For more details about attacks and defenses, you can read the following papers.
* [Adversarial Attacks and Defenses on Graphs: A Review, A Tool and Empirical Studies](https://arxiv.org/abs/2003.00653)
* [Adversarial Attacks and Defenses in Images, Graphs and Text: A Review](https://arxiv.org/pdf/1909.08072.pdf)

If our work could help your research, please cite:
[DeepRobust: A PyTorch Library for Adversarial Attacks and Defenses](https://arxiv.org/abs/2005.06149)
```
@article{li2020deeprobust,
title={Deeprobust: A pytorch library for adversarial attacks and defenses},
author={Li, Yaxin and Jin, Wei and Xu, Han and Tang, Jiliang},
journal={arXiv preprint arXiv:2005.06149},
year={2020}
}
```

# Changelog
* [11/2023] Try `git clone https://github.com/DSE-MSU/DeepRobust.git; cd DeepRobust; python setup_empty.py install` to directly install DeepRobust without installing dependency packages.
* [11/2023] DeepRobust 0.2.9 Released. Please try `pip install deeprobust==0.2.9`. We have fixed the OOM issue of metattack on new pytorch versions.
* [06/2023] We have added a backdoor attack [UGBA, WWW'23](https://arxiv.org/abs/2303.01263) to graph package. We can now use UGBA to conduct unnoticeable backdoor attack on large-scale graphs such as ogb-arxiv (see example in [test_ugba.py](https://github.com/DSE-MSU/DeepRobust/blob/master/examples/graph/test_ugba.py))!
* [02/2023] DeepRobust 0.2.8 Released. Please try `pip install deeprobust==0.2.8`! We have added a scalable attack [PRBCD, NeurIPS'21](https://arxiv.org/abs/2110.14038) to graph package. We can now use PRBCD to attack large-scale graphs such as ogb-arxiv (see example in [test_prbcd.py](https://github.com/DSE-MSU/DeepRobust/blob/master/examples/graph/test_prbcd.py))!
* [02/2023] Add a robust model [AirGNN, NeurIPS'21](https://proceedings.neurips.cc/paper/2021/file/50abc3e730e36b387ca8e02c26dc0a22-Paper.pdf) to graph package. Try `python examples/graph/test_airgnn.py`! See details in [test_airgnn.py](https://github.com/DSE-MSU/DeepRobust/blob/master/examples/graph/test_airgnn.py)
* [11/2022] DeepRobust 0.2.6 Released. Please try `pip install deeprobust==0.2.6`! We have more updates coming. Please stay tuned!
* [11/2021] A subpackage that includes popular black box attacks in image domain is released.

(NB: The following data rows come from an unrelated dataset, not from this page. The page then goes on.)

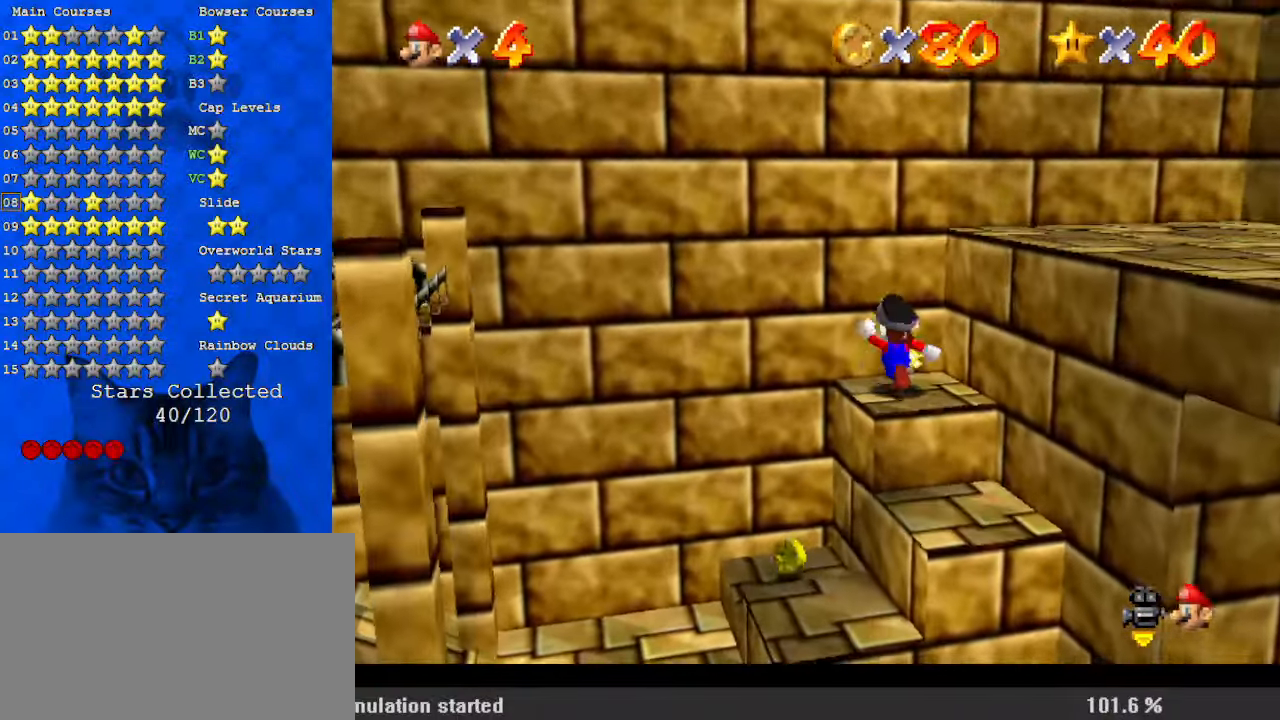
{"keys": ["right"], "events": [[34, "down", "down"], [400, "down", "up"], [400, "left", "up"], [400, "right", "down"]]}
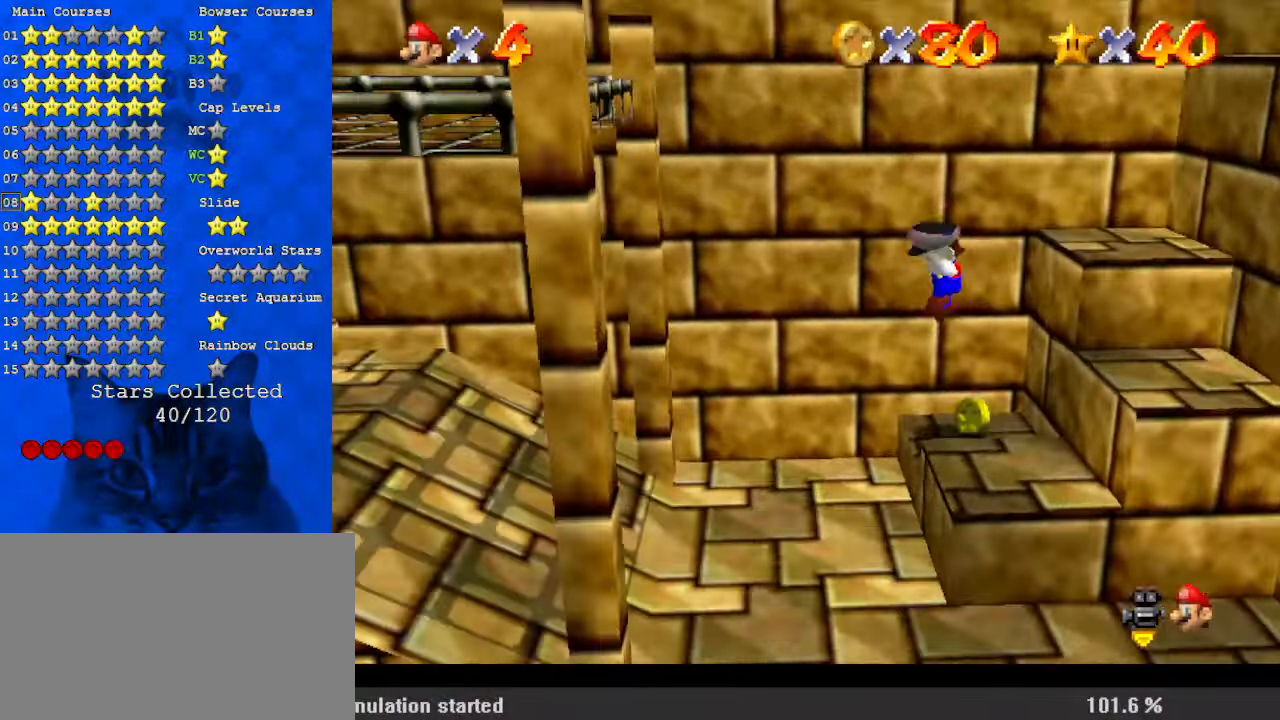
{"keys": ["down", "left"], "events": [[100, "up", "down"], [134, "ctrl", "down"], [134, "left", "down"], [134, "up", "up"], [167, "right", "up"], [234, "ctrl", "up"], [234, "down", "down"], [267, "shift", "down"], [300, "ctrl", "down"], [467, "ctrl", "up"], [467, "shift", "up"]]}
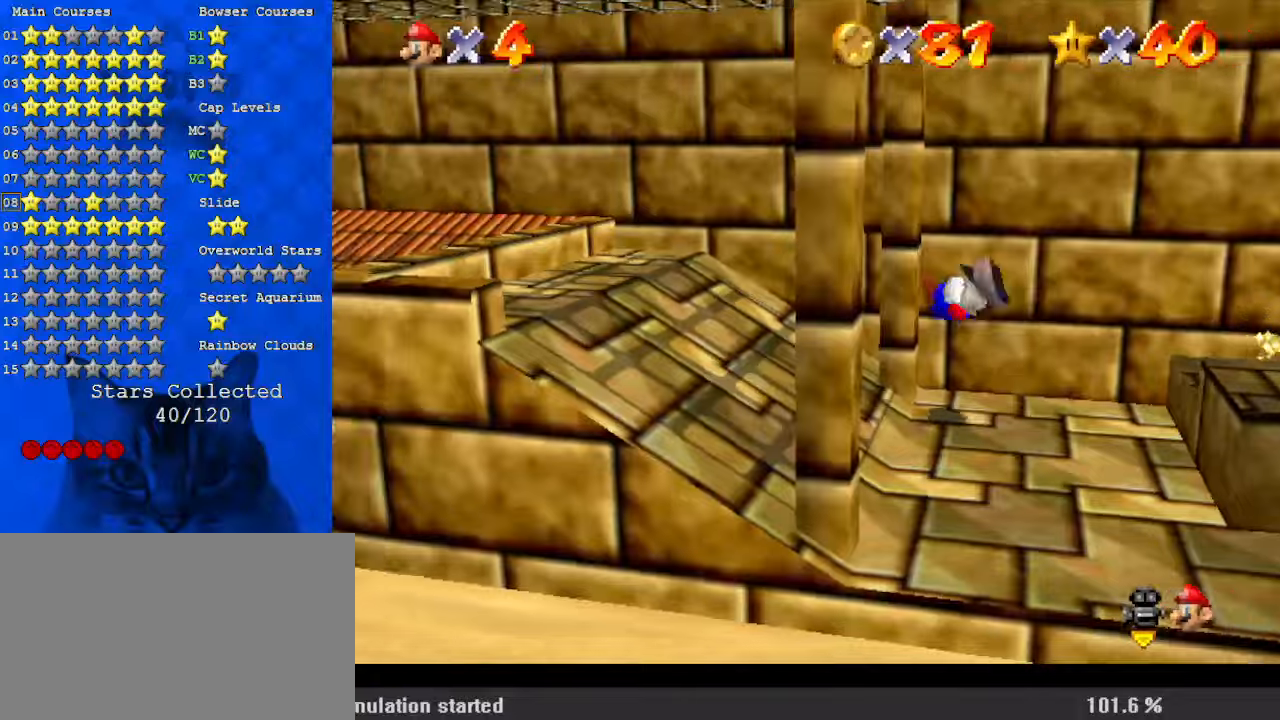
{"keys": ["left"], "events": [[34, "down", "up"], [234, "up", "down"], [467, "up", "up"]]}
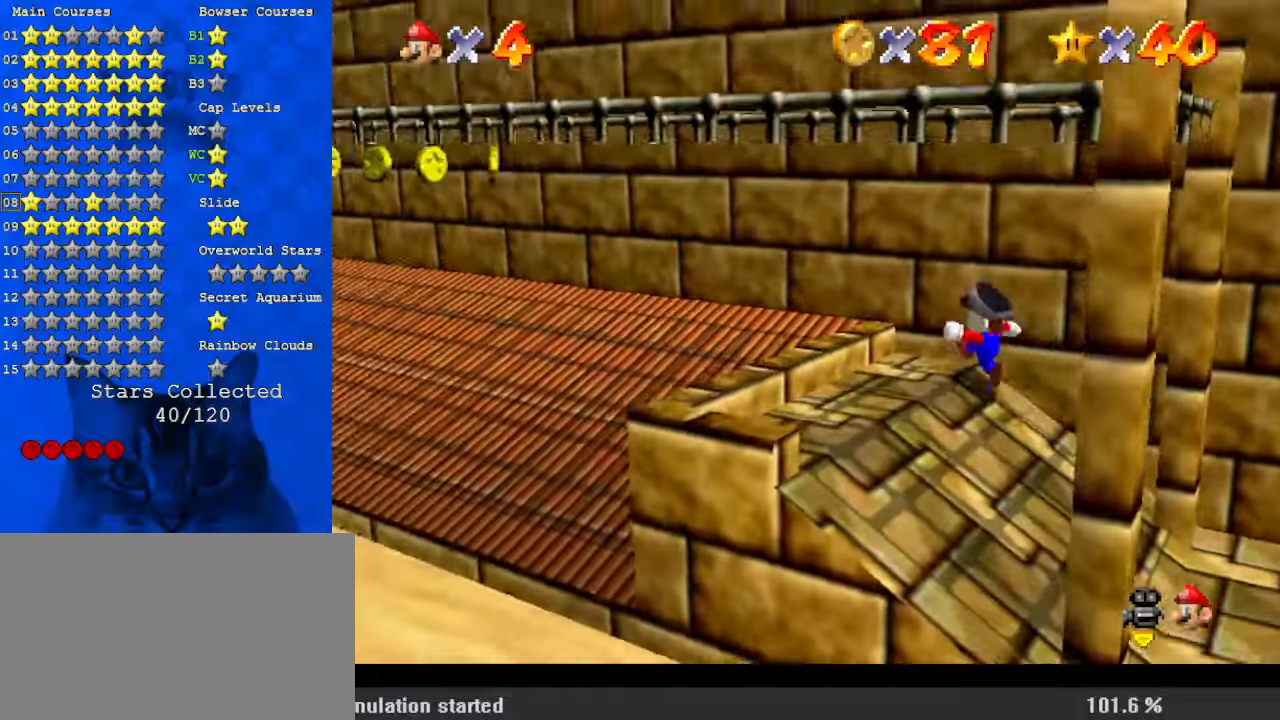
{"keys": ["a", "left", "up"], "events": [[134, "shift", "down"], [200, "shift", "up"], [200, "up", "down"], [334, "a", "down"], [334, "left", "up"], [434, "a", "up"], [467, "left", "down"], [500, "a", "down"]]}
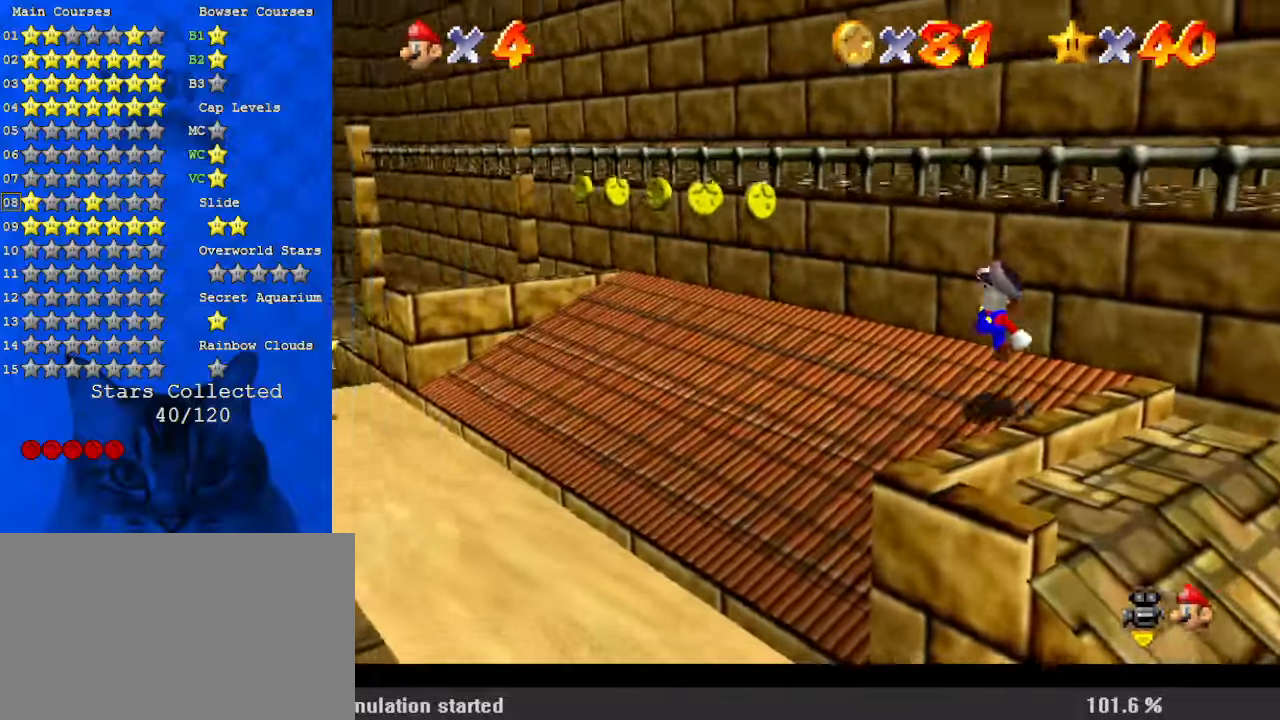
{"keys": ["right", "shift"], "events": [[167, "a", "up"], [200, "up", "up"], [334, "left", "up"], [400, "right", "down"], [400, "shift", "down"]]}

Find it here. [Link](https://github.com/I-am-Bot/Black-Box-Attacks)
* [11/2021] DeepRobust 0.2.4 Released. Please try `pip install deeprobust==0.2.4`!
* [10/2021] add scalable attack and MedianGCN. Thank [Jintang](https://github.com/EdisonLeeeee) for his contribution!
* [06/2021] [Image Package] Add preprocessing method: APE-GAN.
* [05/2021] DeepRobust is published at AAAI 2021. Check [here](https://ojs.aaai.org/index.php/AAAI/article/view/18017)!
* [05/2021] DeepRobust 0.2.2 Released. Please try `pip install deeprobust==0.2.2`!
* [04/2021] [Image Package] Add support for ImageNet. See details in [test_ImageNet.py](https://github.com/DSE-MSU/DeepRobust/blob/master/examples/image/test_ImageNet.py)
* [04/2021] [Graph Package] Add support for OGB datasets. See more details in the [tutorial page](https://deeprobust.readthedocs.io/en/latest/graph/pyg.html).
* [03/2021] [Graph Package] Added node embedding attack and victim models! See this [tutorial page](https://deeprobust.readthedocs.io/en/latest/graph/node_embedding.html).
* [02/2021] **[Graph Package] DeepRobust now provides tools for converting the datasets between [Pytorch Geometric](https://pytorch-geometric.readthedocs.io/en/latest/) and DeepRobust. See more details in the [tutorial page](https://deeprobust.readthedocs.io/en/latest/graph/pyg.html)!** DeepRobust now also support GAT, Chebnet and SGC based on pyg; see details in [test_gat.py](https://github.com/DSE-MSU/DeepRobust/blob/master/examples/graph/test_gat.py), [test_chebnet.py](https://github.com/DSE-MSU/DeepRobust/blob/master/examples/graph/test_chebnet.py) and [test_sgc.py](https://github.com/DSE-MSU/DeepRobust/blob/master/examples/graph/test_sgc.py)
* [12/2020] DeepRobust now can be installed via pip! Try `pip install deeprobust`!
* [12/2020] [Graph Package] Add four more [datasets](https://github.com/DSE-MSU/DeepRobust/tree/master/deeprobust/graph/#supported-datasets) and one defense algorithm. More details can be found [here](https://github.com/DSE-MSU/DeepRobust/tree/master/deeprobust/graph/#defense-methods). More datasets and algorithms will be added later. Stay tuned :)
* [07/2020] Add [documentation](https://deeprobust.readthedocs.io/en/latest/) page!
* [06/2020] Add docstring to both image and graph package

# Basic Environment
* `python >= 3.6` (python 3.5 should also work)
* `pytorch >= 1.2.0`

see `setup.py` or `requirements.txt` for more information.

# Installation
## Install from pip
```
pip install deeprobust
```
## Install from source
```
git clone https://github.com/DSE-MSU/DeepRobust.git
cd DeepRobust
python setup.py install
```
If you find the dependencies are hard to install, please try the following:
```python setup_empty.py install``` (only install deeprobust without installing other packages)

# Test Examples

```
python examples/image/test_PGD.py
python examples/image/test_pgdtraining.py
python examples/graph/test_gcn_jaccard.py --dataset cora
python examples/graph/test_mettack.py --dataset cora --ptb_rate 0.05
```

# Usage
## Image Attack and Defense
1. Train model

Example: Train a simple CNN model on MNIST dataset for 20 epoch on gpu.
```python
import deeprobust.image.netmodels.train_model as trainmodel
trainmodel.train('CNN', 'MNIST', 'cuda', 20)
```
Model would be saved in deeprobust/trained_models/.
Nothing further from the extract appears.